Just prior to midnight, Gary was taken via helicopter to Washington Regional Medical Center. It was discovered that he had a 2 centimeter linear tear of his posterior esophagus that had been leaking into his chest and abdomen. This resulted in the development of mediastinitis, respiratory failure, pulmonary empyema, an esophageal fistula, bilateral DVT in the arms, sepsis, hematomas, and a subsequent incisional hernia.
As a result of the perforation, Gary was hospitalized for 73 days. He underwent six surgeries, numerous procedures to place and remove chest tubes and drains, and required admission to a long term acute care facility and home health nursing. It took Gary approximately 18 months to recover from his injuries and become able to be independent in his daily activities.
Expert Witnesses Agreed Doctor was Negligent
Experts testified on behalf of the plaintiff that the difficulty passing the bougie was an indicator that there may have been injury to the esophagus. They testified that the esophagus was either injured by the bougie, or during Dr. Kellar’s dissection. The experts testified that the standard of care required Dr. Kellar to perform a thorough inspection of the esophagus for any signs of injury, as well as perform intraoperative testing such as an EGD with air insufflation of the esophagus while submerged in saline, a dye test, or an upper GI. Dr. Helling testified that the standard of care required Dr. Kellar to keep Gary admitted to the hospital for observation at least 23 hours after surgery. All three surgeon experts agreed that it is their practice to keep the patient in the hospital overnight for observation.

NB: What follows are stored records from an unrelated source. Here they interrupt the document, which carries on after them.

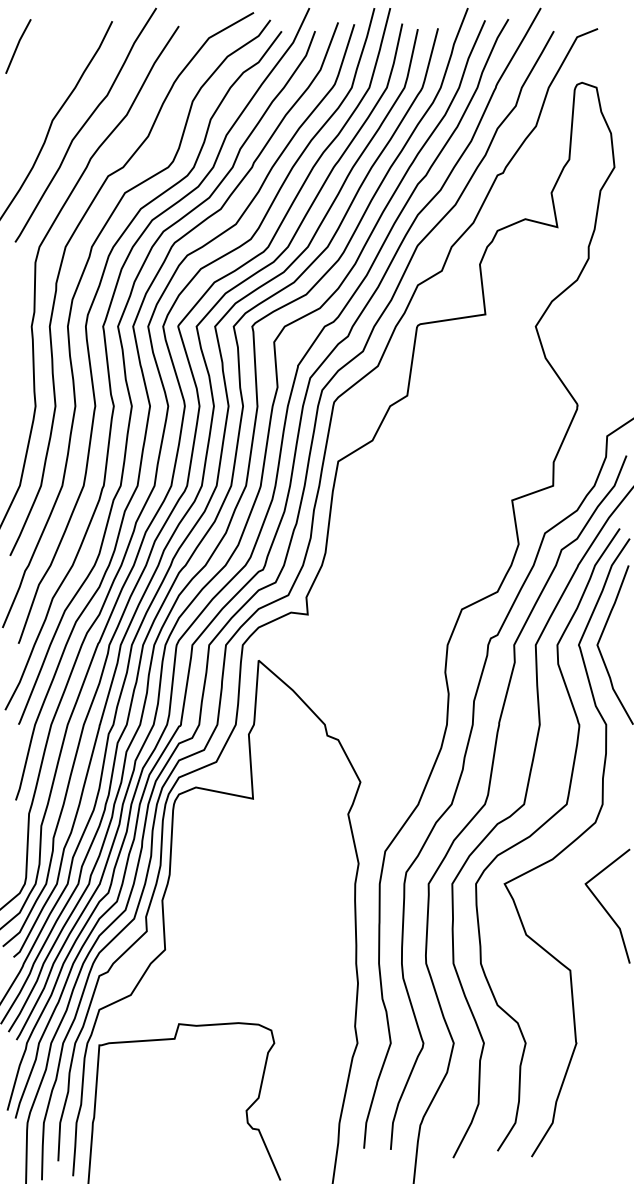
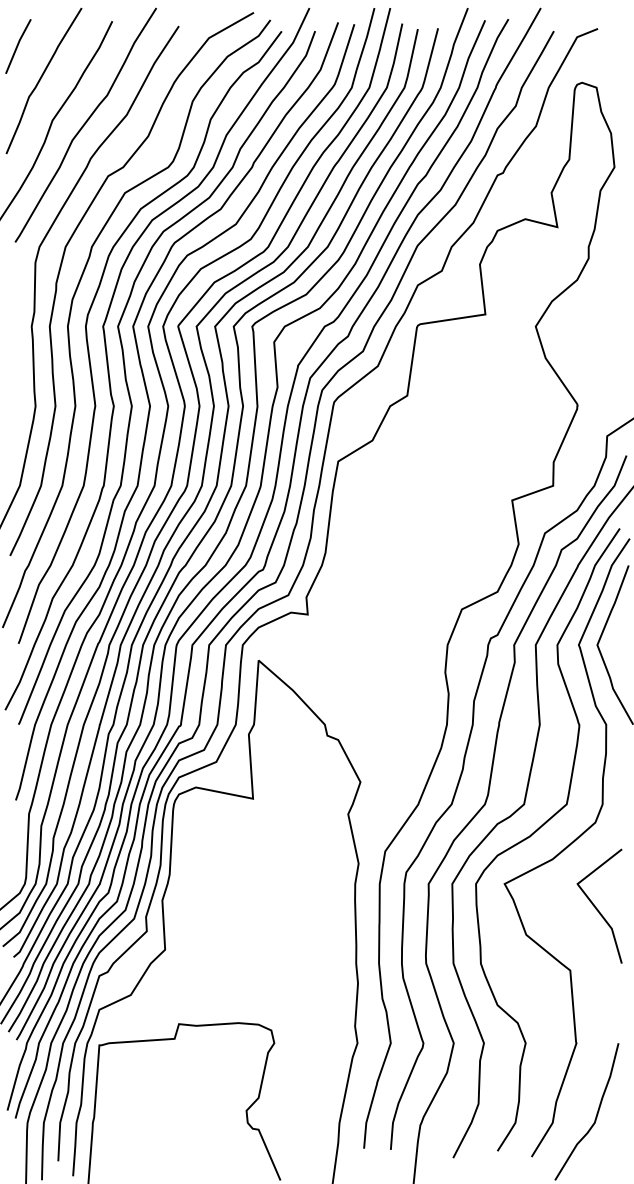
curve at (41, 79): none -> present
line at (604, 907) position: (604, 907) -> (596, 907)
curve at (596, 1113): none -> present
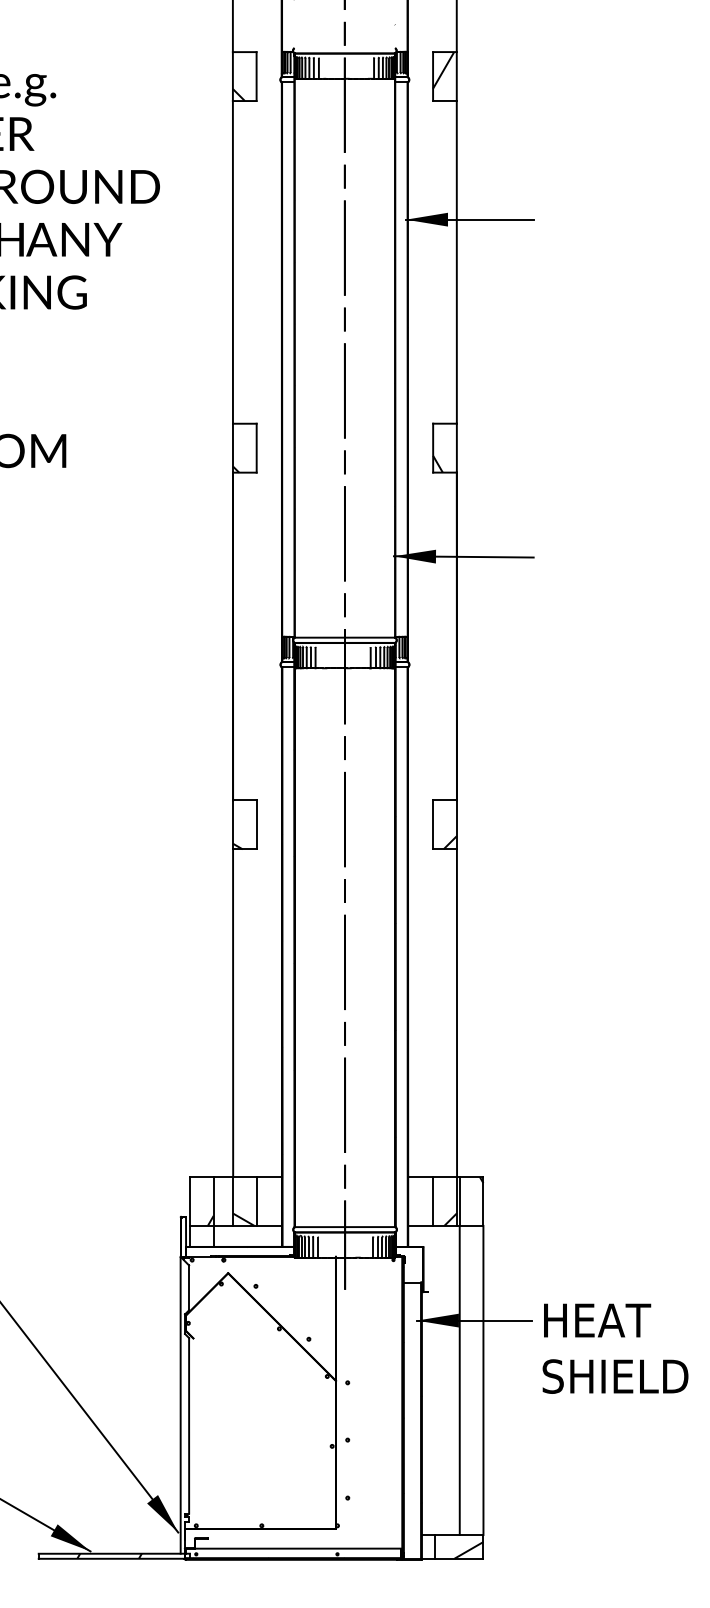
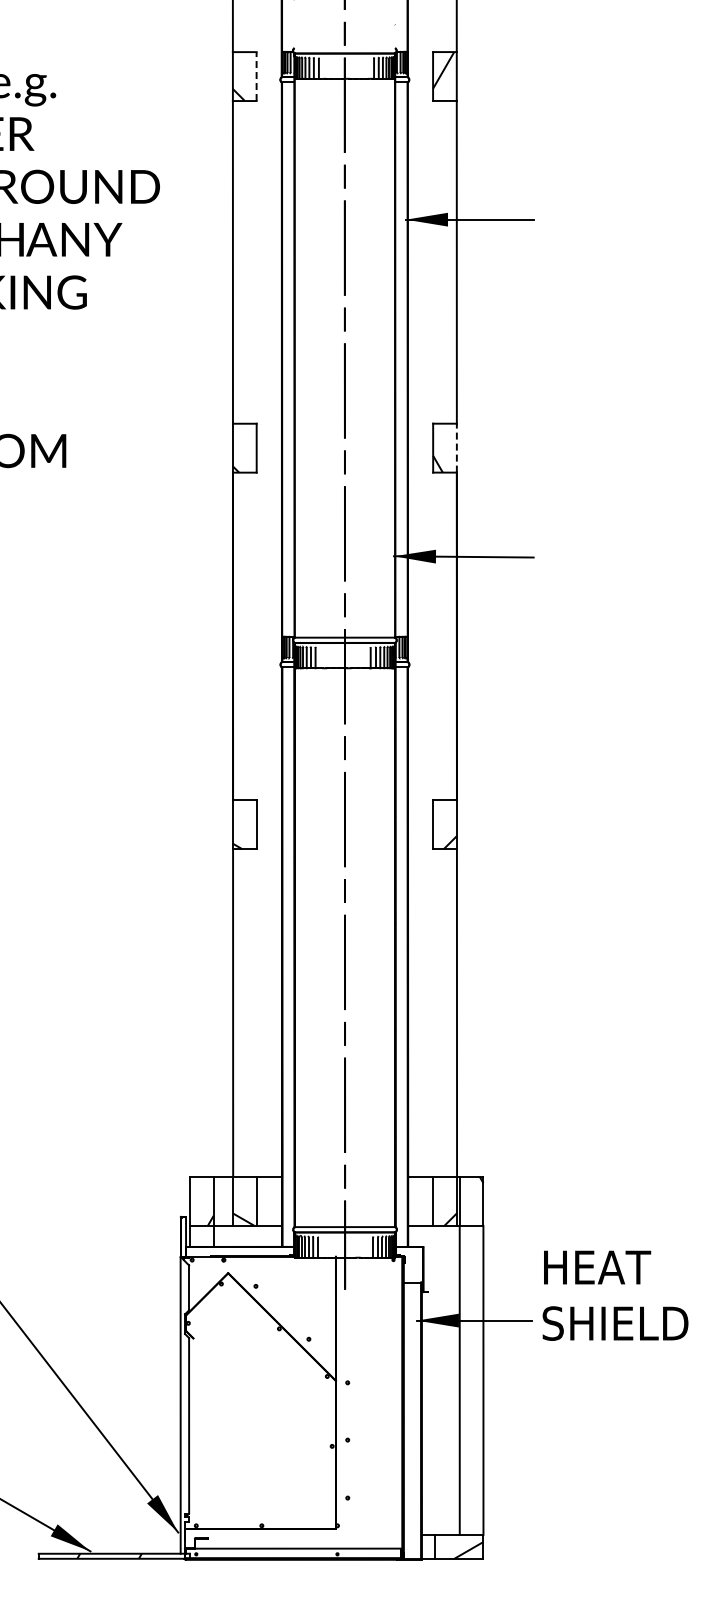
line at (256, 76): solid -> dashed
line at (456, 447): solid -> dashed
text at (615, 1348) position: (615, 1348) -> (615, 1295)
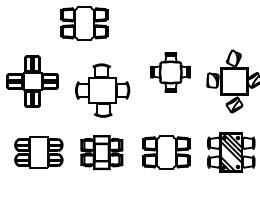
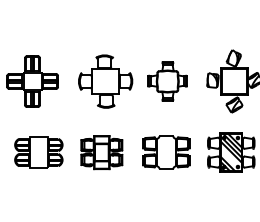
part at (84, 23): present -> none
part at (170, 72) position: (170, 72) -> (167, 81)
part at (102, 90) position: (102, 90) -> (105, 81)
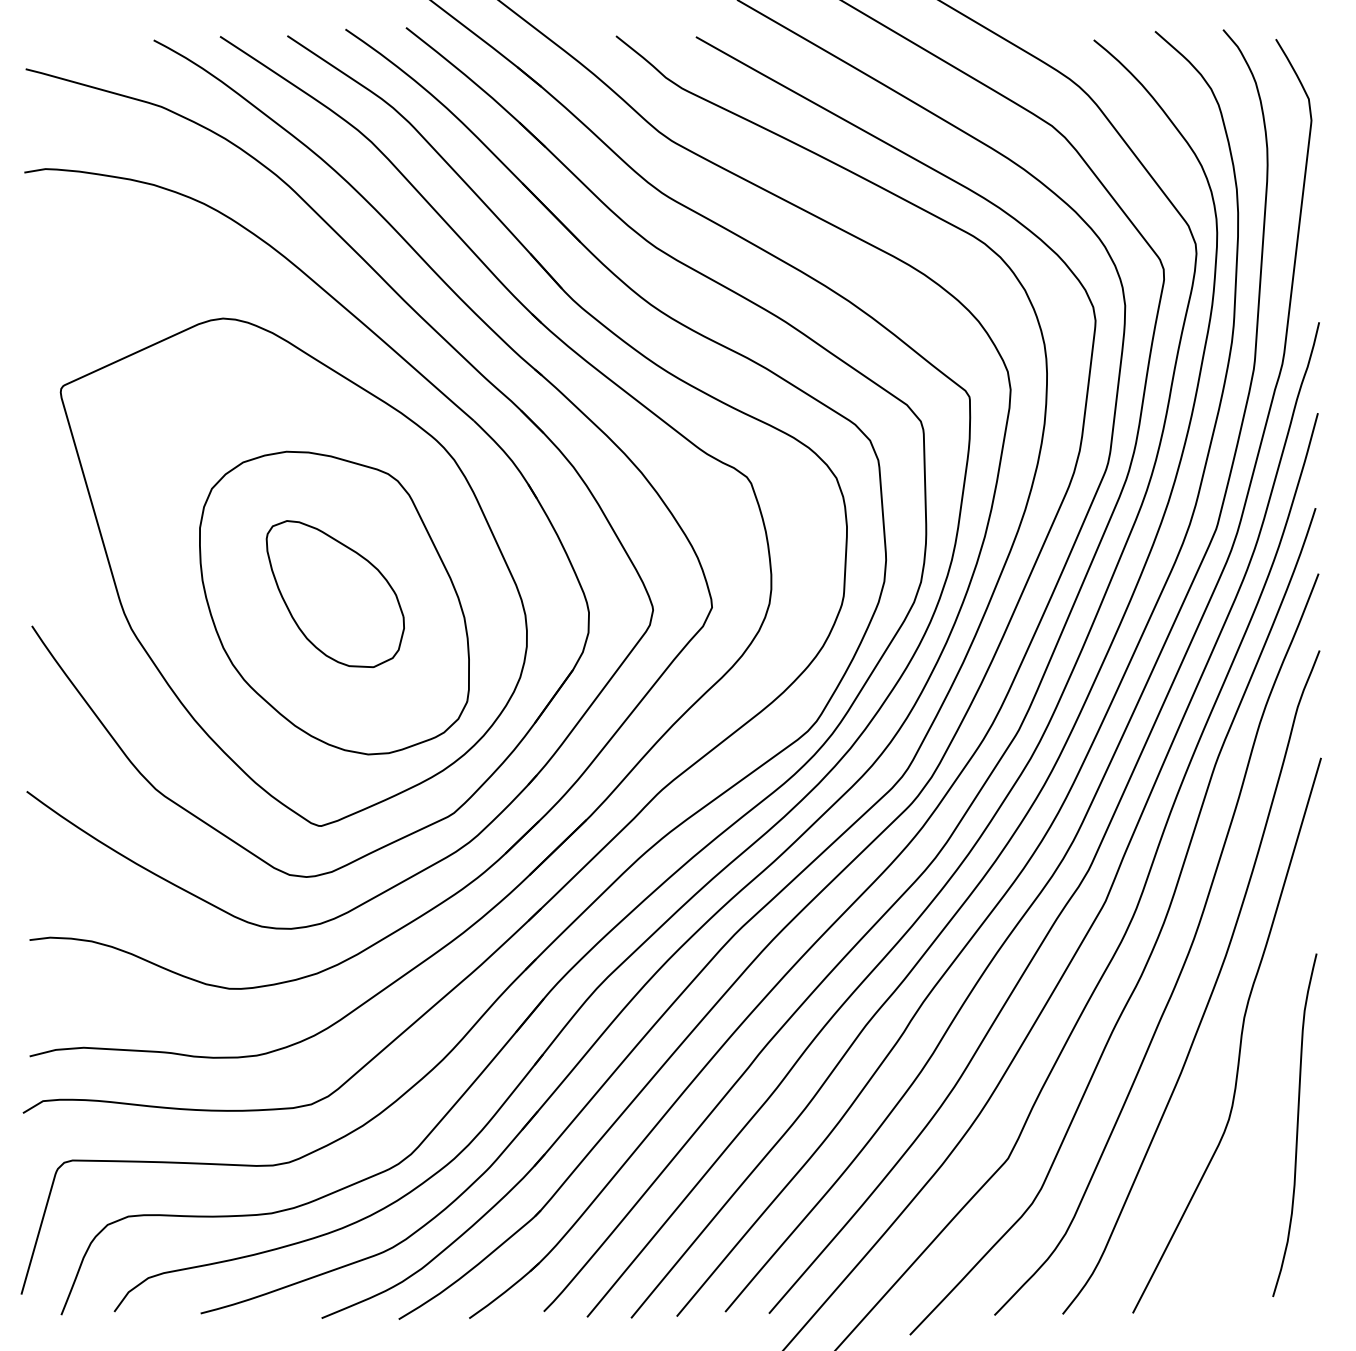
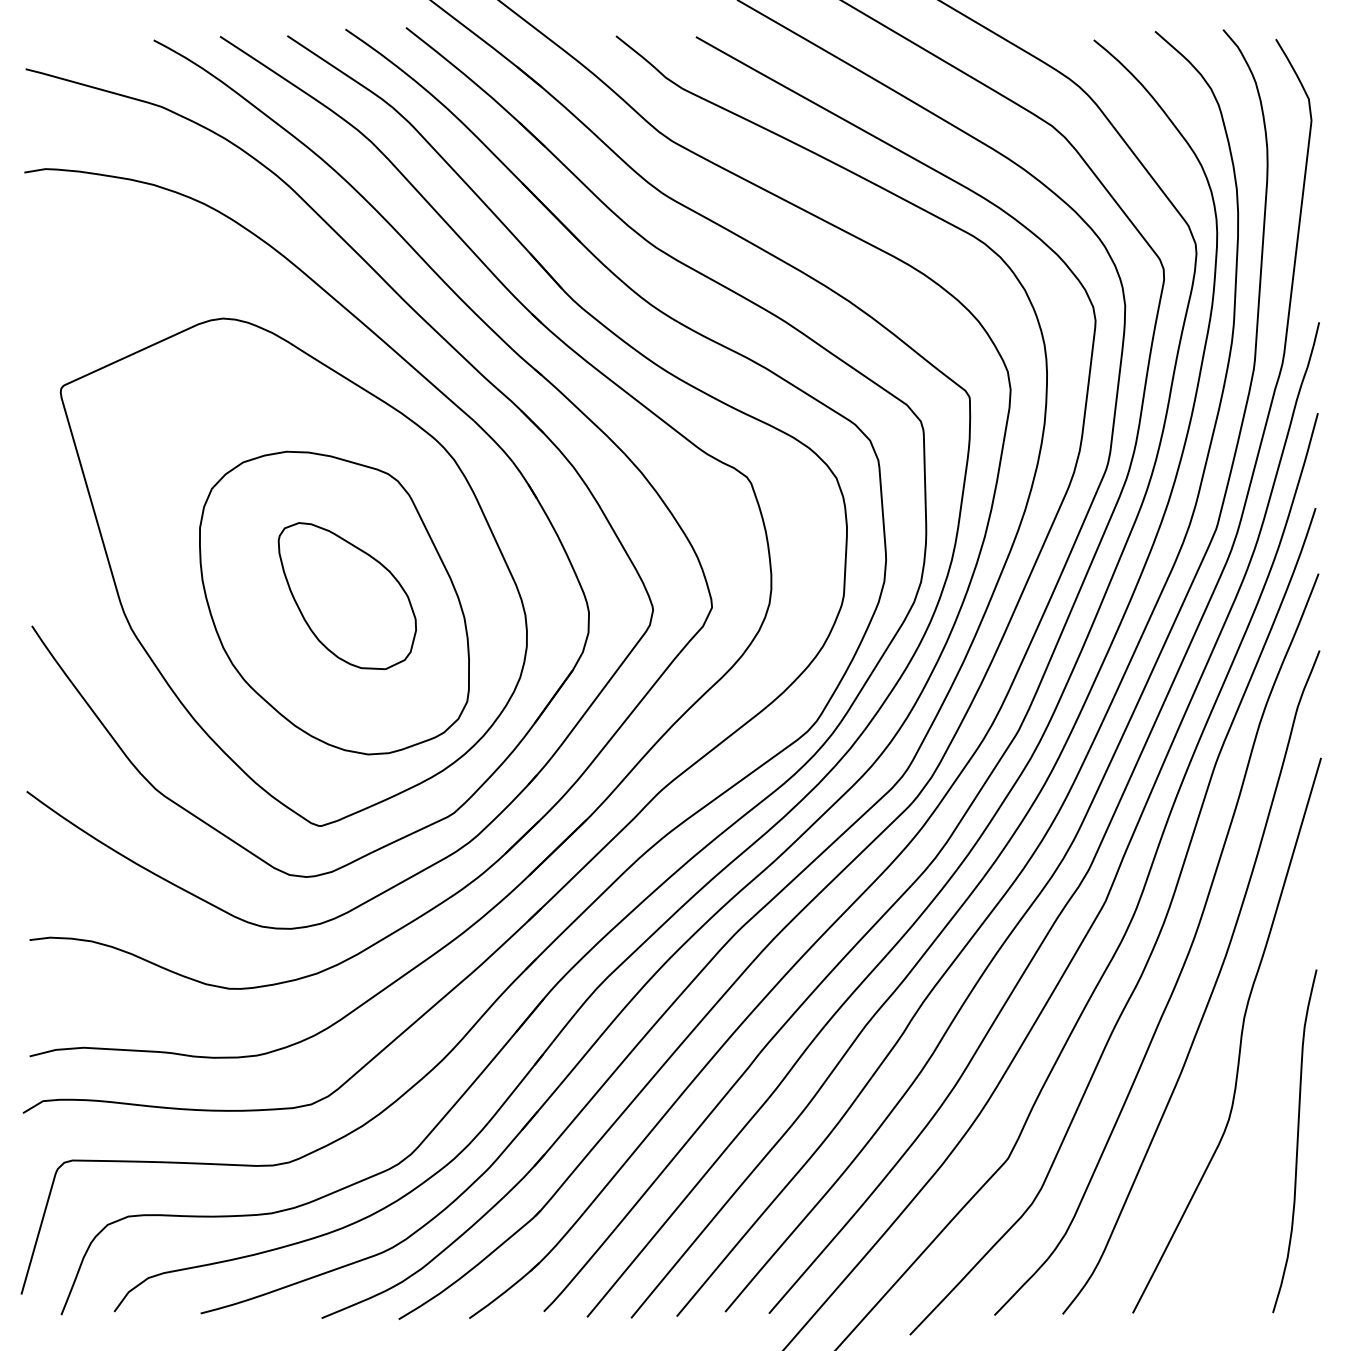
part at (334, 594) position: (334, 594) -> (346, 596)
curve at (1296, 1125) position: (1296, 1125) -> (1296, 1141)
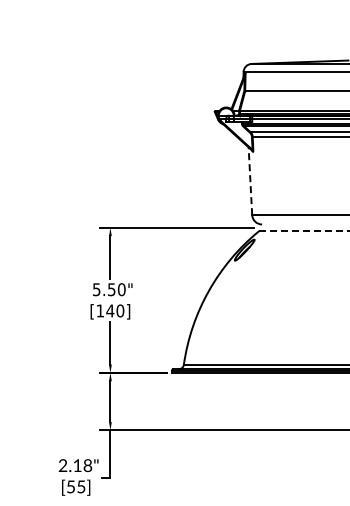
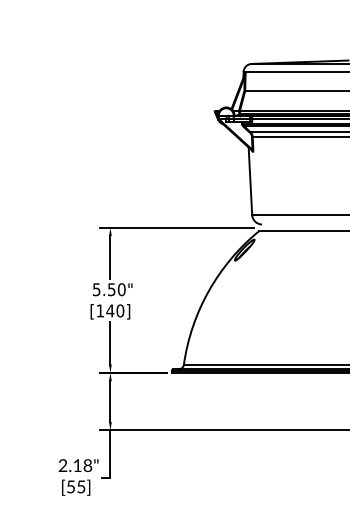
line at (250, 181): dashed -> solid
line at (304, 231): dashed -> solid
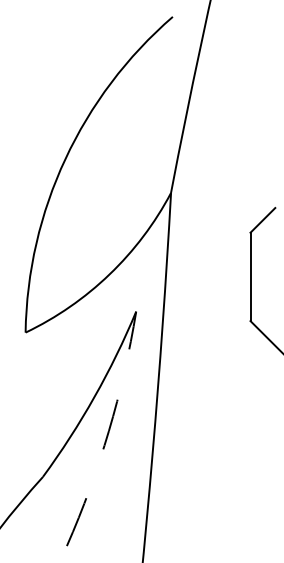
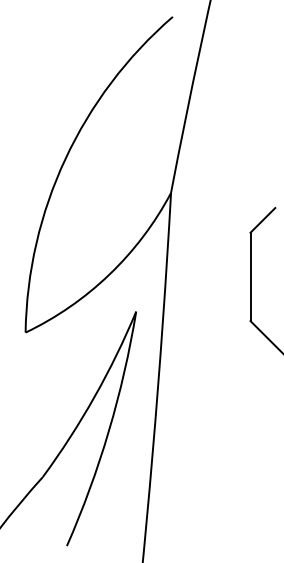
arc at (108, 431): dashed -> solid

The defendant’s expert witness, Dr. DeLoach, argued that the standard of care did not require such intraoperative testing, unless the surgeon had a strong suspicion that injury had occurred. Dr. DeLoach argued that difficulty passing the bougie was common during these procedures. He admitted that the standard of care required the surgeon to perform a thorough visual inspection of the esophagus during the surgery. Dr. DeLoach testified that the perforation was a result of Dr. Kellar’s surgery and most likely occurred during the surgery.
All of the experts agreed that the standard of care required that an esophageal perforation be identified and repaired during the surgery if it existed at that time. They testified that the subsequent hospitalizations, treatment, and medical bills were the result of the delay in diagnosis of the perforation, and most likely would have been avoided had the perforation been repaired during the initial surgery.
During cross examination, Dr. Kellar admitted that he had not inspected the esophagus after the attempt to pass the bougie. He said he had not taken any specific steps, aside from the prior visual inspection, to rule out injury to the esophagus. Dr. Kellar stated he could not rule out that the esophagus had been perforated during his surgery.
The jury deliberated for nine hours. After eight hours of deliberation, a settlement demand in the amount of $1,000,000 was conveyed to the defense. That demand was rejected and no offer was made.
The jury voted 9-3 in favor of the plaintiff on the issue of liability, and all 12 jurors agreed to the award of damages. The jury awarded $1,712,038.81, the exact amount asked for by the plaintiff’s counsel.